--- START ---

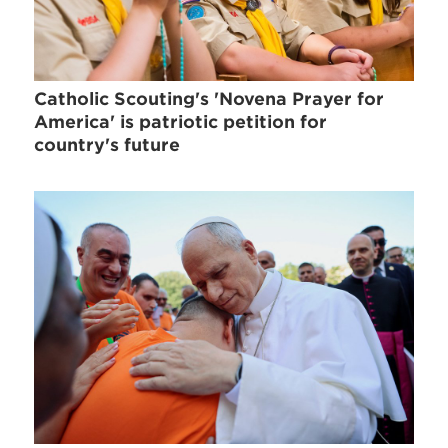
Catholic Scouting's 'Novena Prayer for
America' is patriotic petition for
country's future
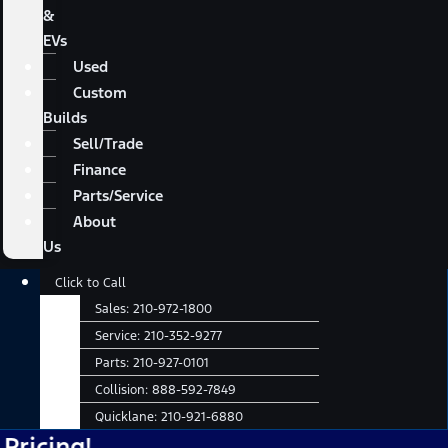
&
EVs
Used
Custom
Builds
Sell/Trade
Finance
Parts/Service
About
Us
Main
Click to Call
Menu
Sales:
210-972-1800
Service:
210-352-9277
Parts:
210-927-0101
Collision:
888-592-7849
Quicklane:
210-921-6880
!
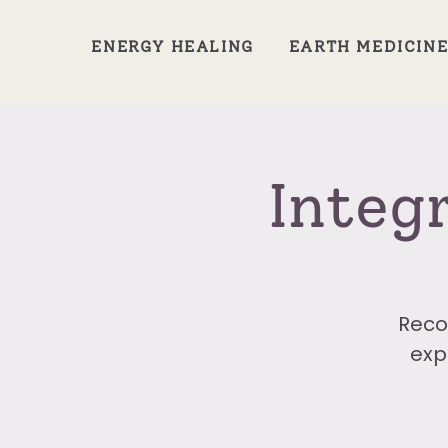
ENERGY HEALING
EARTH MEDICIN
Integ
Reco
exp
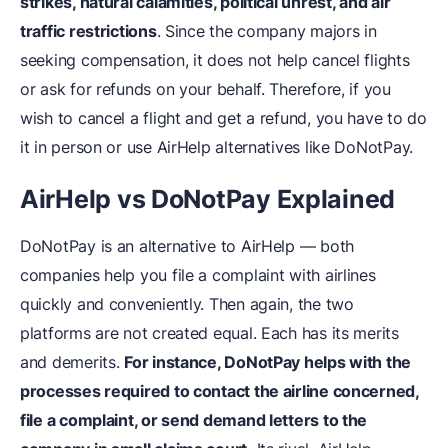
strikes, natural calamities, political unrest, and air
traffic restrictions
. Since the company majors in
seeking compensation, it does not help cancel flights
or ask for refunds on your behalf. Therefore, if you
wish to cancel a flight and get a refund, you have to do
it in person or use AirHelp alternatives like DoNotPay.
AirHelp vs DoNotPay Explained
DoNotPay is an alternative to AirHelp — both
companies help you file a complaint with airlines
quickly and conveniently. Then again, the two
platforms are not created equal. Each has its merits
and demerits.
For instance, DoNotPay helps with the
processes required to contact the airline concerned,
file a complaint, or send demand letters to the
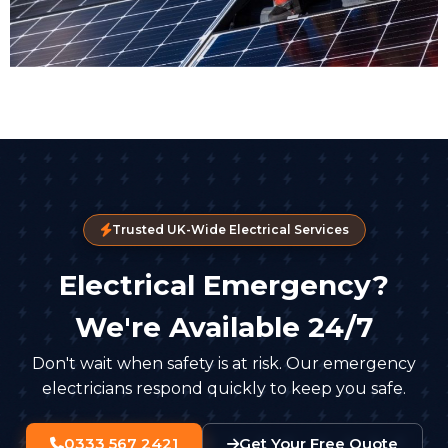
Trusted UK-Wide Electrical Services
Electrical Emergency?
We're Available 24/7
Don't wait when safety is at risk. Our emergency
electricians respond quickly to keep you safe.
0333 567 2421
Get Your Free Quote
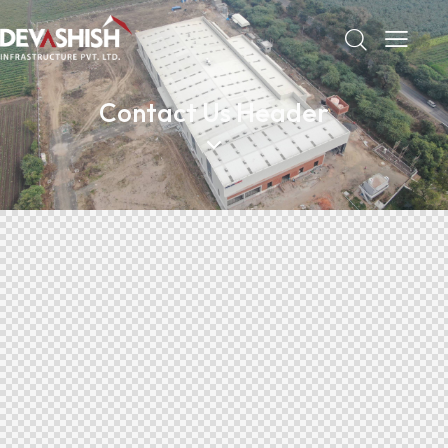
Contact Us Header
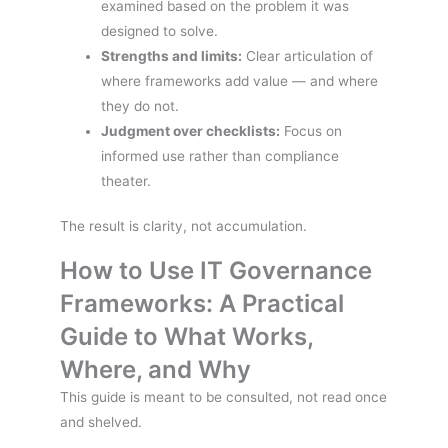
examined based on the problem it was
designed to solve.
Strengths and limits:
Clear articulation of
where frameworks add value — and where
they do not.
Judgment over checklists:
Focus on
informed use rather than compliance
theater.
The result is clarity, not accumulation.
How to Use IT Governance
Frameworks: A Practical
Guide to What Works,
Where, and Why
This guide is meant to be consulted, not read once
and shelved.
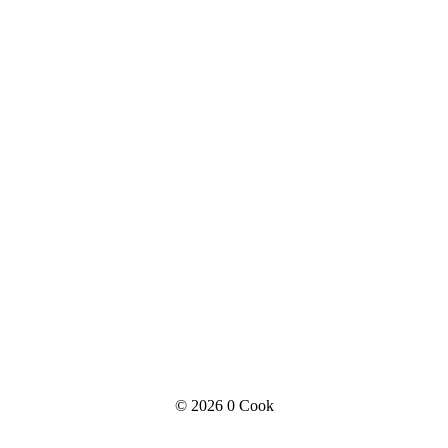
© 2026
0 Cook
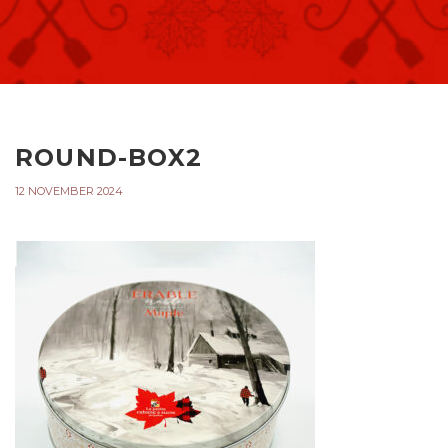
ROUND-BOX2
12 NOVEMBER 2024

--- END ---
--- START ---

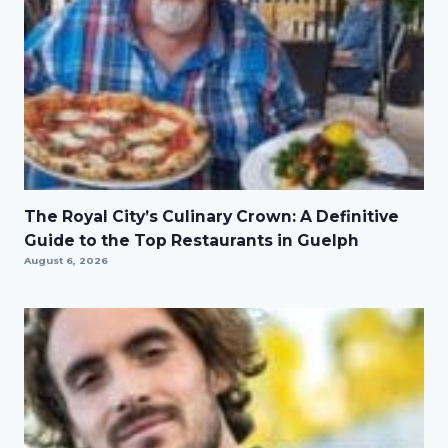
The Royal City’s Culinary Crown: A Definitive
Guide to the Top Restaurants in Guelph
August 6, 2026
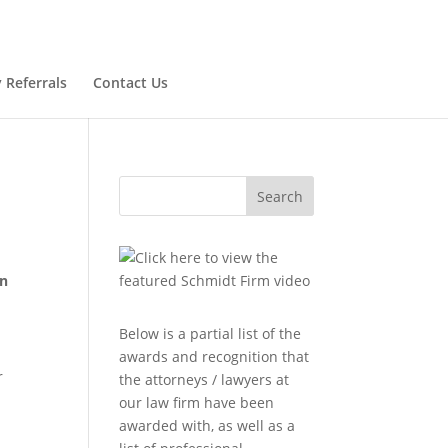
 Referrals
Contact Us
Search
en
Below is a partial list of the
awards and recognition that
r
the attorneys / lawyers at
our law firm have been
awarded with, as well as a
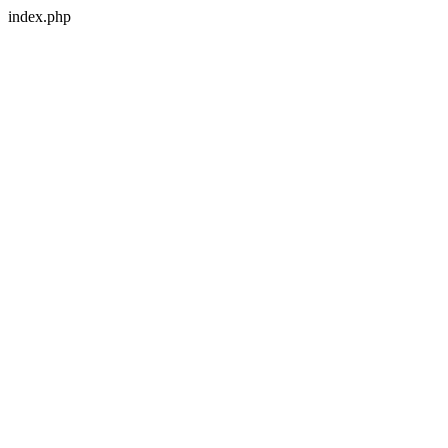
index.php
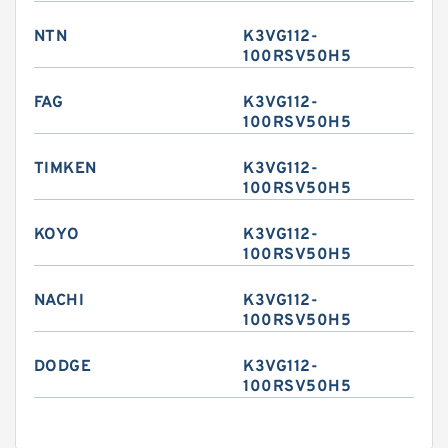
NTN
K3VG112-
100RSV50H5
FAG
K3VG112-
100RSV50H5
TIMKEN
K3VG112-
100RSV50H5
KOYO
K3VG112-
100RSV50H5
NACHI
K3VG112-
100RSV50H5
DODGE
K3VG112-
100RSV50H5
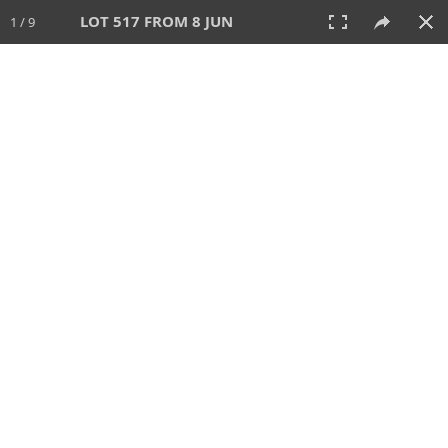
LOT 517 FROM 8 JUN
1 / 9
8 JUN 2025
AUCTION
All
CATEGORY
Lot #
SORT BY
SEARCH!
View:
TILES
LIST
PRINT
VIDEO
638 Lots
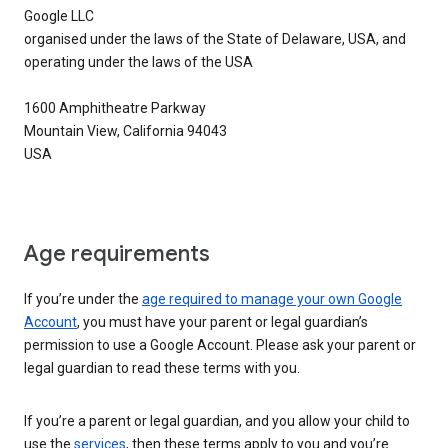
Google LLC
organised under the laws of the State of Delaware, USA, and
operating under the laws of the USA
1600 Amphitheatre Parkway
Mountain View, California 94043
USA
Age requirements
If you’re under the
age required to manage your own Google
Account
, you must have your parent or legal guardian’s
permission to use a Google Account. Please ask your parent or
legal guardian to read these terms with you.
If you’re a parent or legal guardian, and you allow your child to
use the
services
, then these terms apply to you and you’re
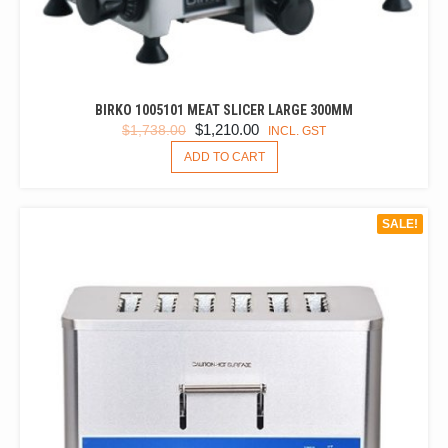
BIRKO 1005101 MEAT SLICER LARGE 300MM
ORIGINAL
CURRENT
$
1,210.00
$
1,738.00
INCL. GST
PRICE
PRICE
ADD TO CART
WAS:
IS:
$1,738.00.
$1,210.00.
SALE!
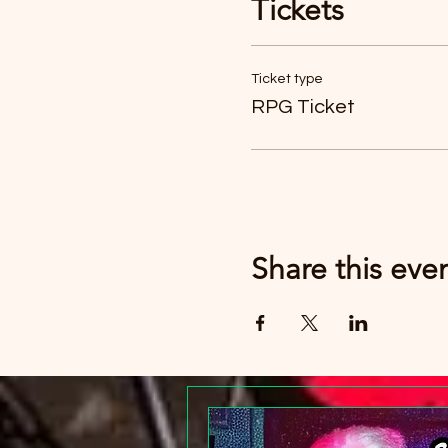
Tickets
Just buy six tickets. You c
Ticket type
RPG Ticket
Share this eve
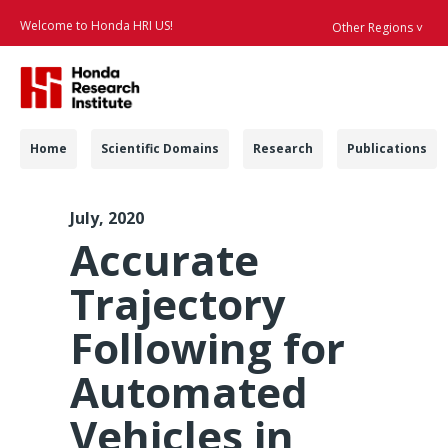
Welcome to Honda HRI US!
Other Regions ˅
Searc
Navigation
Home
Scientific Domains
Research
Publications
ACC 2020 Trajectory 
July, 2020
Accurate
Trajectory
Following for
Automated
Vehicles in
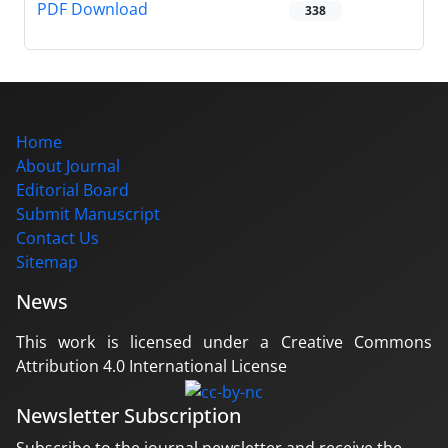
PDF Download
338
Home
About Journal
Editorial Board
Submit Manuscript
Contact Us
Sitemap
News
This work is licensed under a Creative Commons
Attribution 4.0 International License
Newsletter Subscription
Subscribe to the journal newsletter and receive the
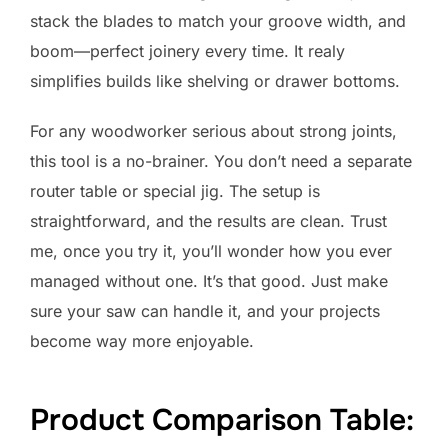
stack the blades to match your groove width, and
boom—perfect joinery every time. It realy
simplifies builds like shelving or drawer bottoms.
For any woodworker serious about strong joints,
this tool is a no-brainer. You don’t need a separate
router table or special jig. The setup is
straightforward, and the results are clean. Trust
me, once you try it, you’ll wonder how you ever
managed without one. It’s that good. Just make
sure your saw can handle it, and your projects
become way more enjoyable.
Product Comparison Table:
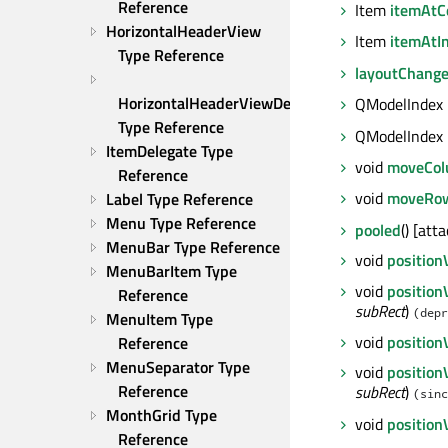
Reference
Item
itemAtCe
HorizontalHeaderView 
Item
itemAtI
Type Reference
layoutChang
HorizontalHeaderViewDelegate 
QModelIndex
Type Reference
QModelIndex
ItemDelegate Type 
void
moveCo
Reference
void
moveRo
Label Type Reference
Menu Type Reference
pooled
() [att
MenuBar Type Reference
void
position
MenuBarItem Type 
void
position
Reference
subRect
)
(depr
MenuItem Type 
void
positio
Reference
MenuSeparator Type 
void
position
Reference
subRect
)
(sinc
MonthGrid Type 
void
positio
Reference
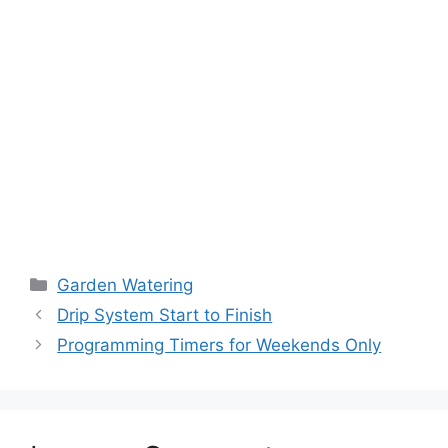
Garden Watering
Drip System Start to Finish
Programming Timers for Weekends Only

--- END ---

Job
Copy only the lines above from the one containing "age required to manage your own Google" through the one containing "Newsletter Subscription", both included. Leave out the pictures.

Your response
age required to manage your own Google
Account
, you must have your parent or legal guardian’s
permission to use a Google Account. Please ask your parent or
legal guardian to read these terms with you.
If you’re a parent or legal guardian, and you allow your child to
use the
services
, then these terms apply to you and you’re
BIRKO 1005101 MEAT SLICER LARGE 300MM
ORIGINAL
CURRENT
$
1,210.00
$
1,738.00
INCL. GST
PRICE
PRICE
ADD TO CART
WAS:
IS:
$1,738.00.
$1,210.00.
SALE!
Tickets
Just buy six tickets. You c
Ticket type
RPG Ticket
Share this eve
Welcome to Honda HRI US!
Other Regions ˅
Searc
Navigation
Home
Scientific Domains
Research
Publications
ACC 2020 Trajectory 
July, 2020
Accurate
Trajectory
Following for
Automated
Vehicles in
PDF Download
338
Home
About Journal
Editorial Board
Submit Manuscript
Contact Us
Sitemap
News
This work is licensed under a Creative Commons
Attribution 4.0 International License
Newsletter Subscription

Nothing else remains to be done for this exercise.